Länder drängen auf kurzfristige Schließung von Funklöchern und „weißen Flecken“

Die Länder drängen auf eine kurzfristige Schließung bestehender Funklöcher und „weißer Flecken“ beim Mobilfunk, wie die Bevollmächtigte des Landes Rheinland-Pfalz für Medien und Digitales Staatssekretärin Heike Raab beim Mobilfunkgipfel des Bundesverkehrsministeriums in Berlin unterstrich.

„Die Versorgung mit mobilen Kommunikationsdiensten in der digitalen Welt von heute ist ein entscheidender Grundpfeiler für gesellschaftliche Teilhabe und ein wichtiger Faktor für die Gleichwertigkeit der Lebensverhältnisse, gerade für unsere ländlichen Räume. Hier ist der Bund in der Pflicht“, so die Staatssekretärin.

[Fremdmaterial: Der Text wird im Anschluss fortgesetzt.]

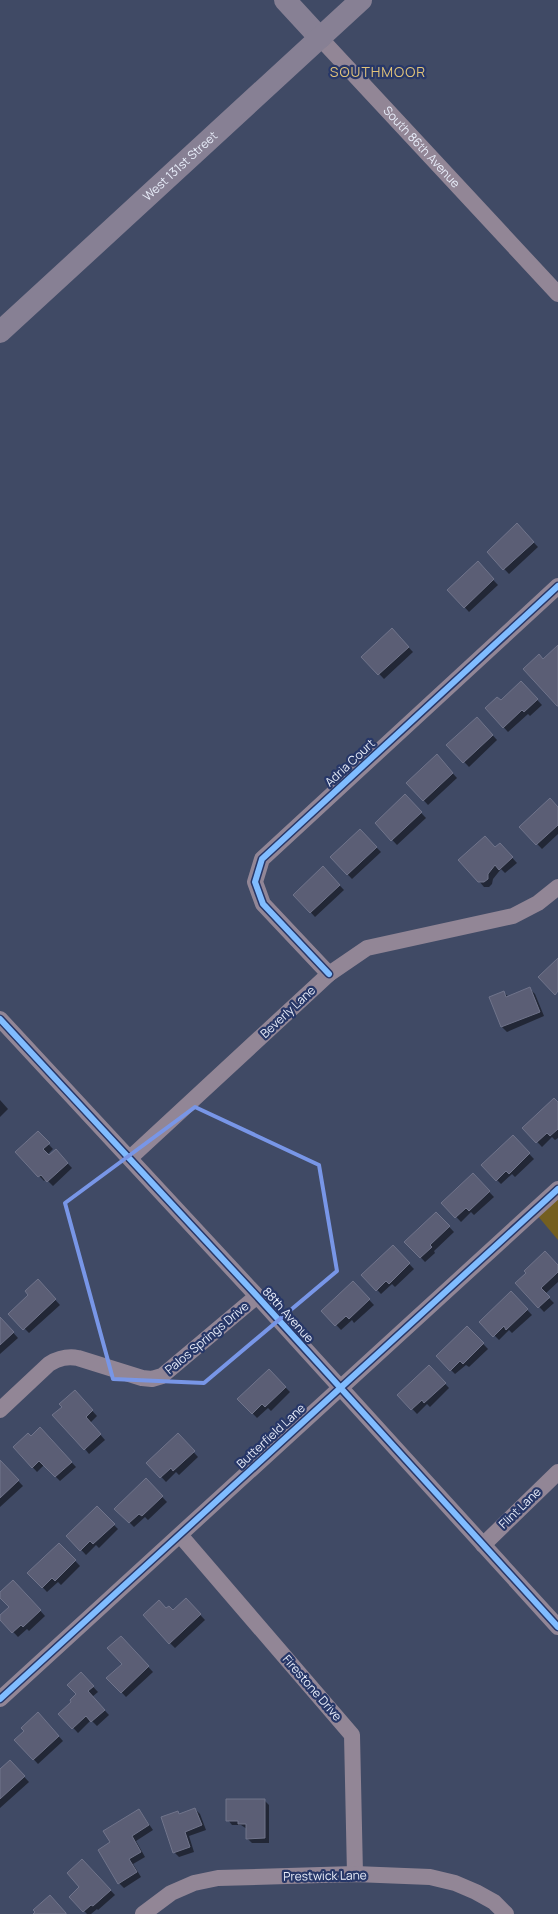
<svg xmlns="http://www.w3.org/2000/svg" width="558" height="1914" font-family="Manrope,sans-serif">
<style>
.green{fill:#745f20}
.shadow{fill:#0007}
.building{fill:#5b5e75;stroke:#70748b}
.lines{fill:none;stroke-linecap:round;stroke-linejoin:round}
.street{stroke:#928696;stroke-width:16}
.secondary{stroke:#878094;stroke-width:22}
.cycleway-casing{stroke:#273768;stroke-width:9}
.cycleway{stroke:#80bcff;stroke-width:6}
.marked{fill:none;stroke:#7896e7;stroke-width:4;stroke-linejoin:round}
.labels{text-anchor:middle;stroke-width:4.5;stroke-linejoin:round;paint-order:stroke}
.street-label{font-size:12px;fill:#e8edfa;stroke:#273768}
.neighbourhood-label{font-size:14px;letter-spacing:1px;fill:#e1c379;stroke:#273768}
</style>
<rect width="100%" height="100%" fill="#404a65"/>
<path class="green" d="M 558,1196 L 558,1240 L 537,1215 Z"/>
<path class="shadow" d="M 517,525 L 538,547 L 509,574 L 488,552 Z
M 477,563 L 498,585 L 469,612 L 449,590 Z
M 392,630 L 413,652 L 384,679 L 363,657 Z
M 521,683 L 542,705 L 530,716 L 528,714 L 508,732 L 486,708 L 501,702 Z
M 477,718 L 497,740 L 469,767 L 448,745 Z
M 437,756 L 457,778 L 428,805 L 408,783 Z
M 405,796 L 426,818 L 397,845 L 376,823 Z
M 558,808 L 558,834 L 542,849 L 521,827 Z
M 360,831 L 381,852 L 352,879 L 331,857 Z
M 495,849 L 504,849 L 517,863 L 505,873 L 501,869 L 493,879 L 492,884 L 489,887 L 484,887 L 479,881 Z
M 323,868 L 344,890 L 315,917 L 295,895 Z
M 530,989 L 535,994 L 544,1016 L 507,1032 L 502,1027 L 490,998 L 504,993 L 509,997 Z
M 0,1100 L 8,1109 L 0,1117 Z
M 558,1104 L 558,1138 L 555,1140 L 552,1137 L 542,1147 L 524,1128 Z
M 38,1133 L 53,1149 L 47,1155 L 49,1157 L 56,1151 L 72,1168 L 53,1186 L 46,1179 L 44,1181 L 17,1152 Z
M 513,1137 L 534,1159 L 515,1177 L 512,1174 L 501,1184 L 483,1166 Z
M 473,1175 L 494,1197 L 474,1215 L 471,1212 L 461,1222 L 443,1203 Z
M 436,1213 L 454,1232 L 434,1251 L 435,1253 L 425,1262 L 406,1242 Z
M 393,1247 L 414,1269 L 395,1287 L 392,1284 L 381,1294 L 363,1275 Z
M 558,1266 L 558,1282 L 545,1294 L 554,1303 L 544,1312 L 517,1283 Z
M 38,1281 L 60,1305 L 29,1333 L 10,1314 L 30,1295 Z
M 353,1283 L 374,1305 L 354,1323 L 352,1320 L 341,1330 L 323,1311 Z
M 511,1293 L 532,1315 L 512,1333 L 509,1330 L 499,1340 L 481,1322 Z
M 0,1318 L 18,1338 L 0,1354 Z
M 467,1327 L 488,1349 L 469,1367 L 466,1365 L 455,1374 L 437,1356 Z
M 429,1367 L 449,1388 L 430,1407 L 427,1404 L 417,1414 L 399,1395 Z
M 269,1371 L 290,1392 L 271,1411 L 268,1408 L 257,1418 L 239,1399 Z
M 75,1392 L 97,1416 L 90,1423 L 105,1440 L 89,1454 L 85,1449 L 63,1407 Z
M 40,1429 L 76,1467 L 60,1481 L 44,1465 L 37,1472 L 14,1447 L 31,1437 Z
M 178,1435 L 198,1457 L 179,1475 L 176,1472 L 166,1482 L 148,1463 Z
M 0,1462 L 23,1486 L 0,1507 Z
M 146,1480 L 167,1502 L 148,1520 L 145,1517 L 134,1527 L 116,1509 Z
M 97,1508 L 118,1529 L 99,1548 L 96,1545 L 86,1555 L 68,1536 Z
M 59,1544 L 80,1566 L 61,1585 L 58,1582 L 47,1592 L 29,1573 Z
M 18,1586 L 45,1616 L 29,1631 L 27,1629 L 18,1637 L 0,1618 L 11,1607 L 0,1596 L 0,1593 Z
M 186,1600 L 205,1620 L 175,1648 L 170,1643 L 167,1610 L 173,1612 Z
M 121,1638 L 153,1672 L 126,1697 L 108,1678 L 123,1664 Z
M 81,1674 L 98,1692 L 92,1697 L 109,1715 L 97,1726 L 91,1720 L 78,1733 L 60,1714 L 73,1702 L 77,1694 Z
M 43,1719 L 63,1741 L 38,1764 L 16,1740 Z
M 10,1762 L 29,1782 L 0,1808 L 0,1771 Z
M 264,1800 L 269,1805 L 269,1843 L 252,1843 L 247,1838 L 247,1829 L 241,1825 L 232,1825 L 228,1820 Z
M 195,1809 L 200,1814 L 206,1830 L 189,1836 L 194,1852 L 179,1857 L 175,1853 L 162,1818 L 178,1812 L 180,1815 Z
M 139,1810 L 153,1830 L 136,1841 L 145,1857 L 133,1864 L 141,1877 L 124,1888 L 119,1883 L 112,1843 Z
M 82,1861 L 115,1895 L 98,1910 L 97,1909 L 91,1914 L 87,1914 L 71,1897 L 81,1887 Z"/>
<path class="building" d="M 517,523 L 534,542 L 503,570 L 487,552 Z
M 478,561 L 494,579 L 464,608 L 447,590 Z
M 392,628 L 409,647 L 378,675 L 361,657 Z
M 558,645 L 558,706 L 557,706 L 523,669 L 539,654 L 543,659 Z
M 521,681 L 538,699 L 524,712 L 522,710 L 503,728 L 485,708 L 497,697 L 501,700 Z
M 477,717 L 493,735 L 463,763 L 446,745 Z
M 437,754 L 453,773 L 423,801 L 406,783 Z
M 405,794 L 422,812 L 391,841 L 375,823 Z
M 550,798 L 558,807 L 558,825 L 536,845 L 519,827 Z
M 360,829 L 377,847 L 347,875 L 330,857 Z
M 485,836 L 495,847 L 500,843 L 513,857 L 499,870 L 495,865 L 488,874 L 488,879 L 484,882 L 478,882 L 458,860 Z
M 323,866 L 340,885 L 310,913 L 293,895 Z
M 558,958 L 558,991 L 555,995 L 538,977 Z
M 530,987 L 540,1012 L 501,1027 L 489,997 L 504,991 L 506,997 Z
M 554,1098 L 558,1102 L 558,1129 L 550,1136 L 547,1133 L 536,1143 L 522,1128 Z
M 38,1131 L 50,1143 L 43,1149 L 49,1155 L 56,1149 L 68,1163 L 47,1182 L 41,1175 L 38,1177 L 15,1152 Z
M 513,1135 L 530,1153 L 509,1174 L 506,1171 L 496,1181 L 481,1165 Z
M 473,1173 L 490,1191 L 469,1211 L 466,1208 L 455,1218 L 441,1203 Z
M 436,1212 L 450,1226 L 430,1245 L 432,1247 L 420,1258 L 404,1242 Z
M 393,1245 L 410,1263 L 389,1284 L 386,1281 L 376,1291 L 361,1275 Z
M 545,1251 L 558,1265 L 558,1272 L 541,1288 L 550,1297 L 538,1308 L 515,1283 L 526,1273 L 524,1271 Z
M 38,1279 L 56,1299 L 23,1330 L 8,1314 L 28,1295 L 25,1291 Z
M 353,1281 L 370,1299 L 349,1319 L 346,1316 L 335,1326 L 321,1311 Z
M 511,1291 L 528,1309 L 506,1330 L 504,1326 L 493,1337 L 479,1322 Z
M 0,1317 L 14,1332 L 0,1345 Z
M 467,1326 L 484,1343 L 463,1364 L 460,1361 L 450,1371 L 436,1356 Z
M 429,1365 L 446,1383 L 424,1403 L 422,1400 L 411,1410 L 397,1395 Z
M 269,1369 L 286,1387 L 265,1407 L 262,1404 L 252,1414 L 237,1399 Z
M 75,1390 L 93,1410 L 86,1417 L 101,1434 L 84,1450 L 52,1415 L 62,1407 L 59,1404 Z
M 40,1427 L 72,1462 L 55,1477 L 39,1461 L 32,1468 L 13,1447 L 28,1433 L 31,1436 Z
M 178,1433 L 195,1451 L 173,1471 L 171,1468 L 160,1478 L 146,1463 Z
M 0,1460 L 19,1480 L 0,1498 Z
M 146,1478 L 163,1496 L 142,1516 L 139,1514 L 129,1523 L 114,1509 Z
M 97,1506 L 115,1524 L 93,1544 L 90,1541 L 80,1551 L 66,1536 Z
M 59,1543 L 76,1560 L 55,1581 L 52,1578 L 42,1588 L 27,1573 Z
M 13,1580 L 41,1610 L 23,1627 L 21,1625 L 12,1633 L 0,1620 L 0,1615 L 9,1607 L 0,1598 L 0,1592 Z
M 186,1598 L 201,1614 L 169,1644 L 143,1615 L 159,1600 L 166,1608 L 169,1606 L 173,1610 Z
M 121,1636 L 149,1666 L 121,1693 L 106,1678 L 122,1664 L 107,1648 Z
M 81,1672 L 94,1686 L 88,1691 L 105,1710 L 91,1722 L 86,1716 L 72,1729 L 58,1714 L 71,1702 L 70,1700 L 76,1694 L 67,1685 Z
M 38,1712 L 59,1736 L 33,1760 L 14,1740 L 24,1731 L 21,1728 Z
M 10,1760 L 25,1776 L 0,1799 L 0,1769 Z
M 226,1799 L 265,1799 L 265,1838 L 246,1839 L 246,1824 L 238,1824 L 238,1821 L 226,1821 Z
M 195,1808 L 202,1825 L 185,1832 L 190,1847 L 173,1853 L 161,1817 L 178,1811 L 179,1814 Z
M 139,1809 L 149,1825 L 132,1836 L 141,1852 L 129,1859 L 137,1872 L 118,1884 L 98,1850 L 110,1842 L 103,1831 Z
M 82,1859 L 111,1890 L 93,1906 L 91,1905 L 83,1912 L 69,1897 L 79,1887 L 67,1873 Z
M 50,1895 L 66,1913 L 66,1914 L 33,1914 L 35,1912 L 33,1910 Z"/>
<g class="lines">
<g class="street">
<path id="s1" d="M 320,38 L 558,294"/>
<path d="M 329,974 L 263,904 L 255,882 L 262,859 L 558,586"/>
<path d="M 0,1019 L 257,1296 L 558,1627"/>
<path d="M 130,1158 L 329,974 L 367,948 L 513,916 L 538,903 L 558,887"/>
<path d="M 0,1410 L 49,1364 C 59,1358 67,1356 78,1358 L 142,1378 L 152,1379 L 162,1376 L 257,1296"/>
<path d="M 180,1535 L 352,1735 L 355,1874"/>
<path d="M 483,1545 L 558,1472"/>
<path d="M 0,1699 L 558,1189"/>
<path d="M 143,1914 L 171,1893 L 194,1883 L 218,1878 L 355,1874 L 430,1877 L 455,1883 L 476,1892 L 494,1902 L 506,1914"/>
</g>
<g class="secondary">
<path d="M 285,0 L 320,38"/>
<path id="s2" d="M 0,332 L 361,0"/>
</g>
<g class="cycleway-casing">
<path id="cycleway" d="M 329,974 L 263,904 L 255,882 L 262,859 L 558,586
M 0,1019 L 257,1296 L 558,1627
M 0,1699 L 558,1189"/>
</g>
<use href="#cycleway" class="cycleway"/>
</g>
<path class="marked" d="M 195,1107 L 319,1165 L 337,1271 L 204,1383 L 113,1379 L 65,1203 Z"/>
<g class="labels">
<g class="street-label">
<text dy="4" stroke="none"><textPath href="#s1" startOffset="149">South 86th Avenue</textPath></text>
<text dy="4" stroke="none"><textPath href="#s2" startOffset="245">West 131st Street</textPath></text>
<text transform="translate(350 763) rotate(-43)" y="4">Adria Court</text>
<text transform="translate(288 1012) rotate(-43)" y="4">Beverly Lane</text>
<text transform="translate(288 1315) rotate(48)" y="4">88th Avenue</text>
<text transform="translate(207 1338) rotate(-40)" y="4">Palos Springs Drive</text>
<text transform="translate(271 1436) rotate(-43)" y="4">Butterfield Lane</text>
<text transform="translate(520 1508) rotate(-44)" y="4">Flint Lane</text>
<text transform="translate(312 1688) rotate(49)" y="4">Firestone Drive</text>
<text transform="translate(325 1876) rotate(-1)" y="4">Prestwick Lane</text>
</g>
<g class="neighbourhood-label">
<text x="378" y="77">SOUTHMOOR</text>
</g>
</g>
</svg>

Die Schließung bestehender Versorgungslücken in der mobilen Sprach- und Datenkommunikation sei besonders wichtig für den weitergehenden Ausbau der Mobilfunknetze. Es bedürfe daher jetzt eines konsequenten Monitorings der Ist-Situation in der Mobilfunkversorgung auch unter Berücksichtigung der bereits vorhandenen Versorgungsauflagen: „Mit dem künftigen Mobilfunkstandard 5G wird eine grundlegend neue Qualität der digitalen Vernetzung von hoher wirtschafts- und infrastrukturpolitischer Bedeutung erreicht. Dies wird jedoch dort Zukunftsmusik bleiben, wo die Mobilfunkversorgung jetzt schon schwierig oder gar nicht möglich ist. Die Landesregierung hat dies gegenüber der Bundesregierung und der Bundesnetzagentur oft angesprochen. Diese Bemühungen zeigen nun erste Fortschritte: Viele Mobilfunkstandorte werden bis Ende 2019 und darüber hinaus ertüchtigt und es kommen auch noch neue Mobilfunkstandorte hinzu“, so Heike Raab, die für Rheinpfalz-Pfalz dem Beirat der Bundesnetzagentur angehört.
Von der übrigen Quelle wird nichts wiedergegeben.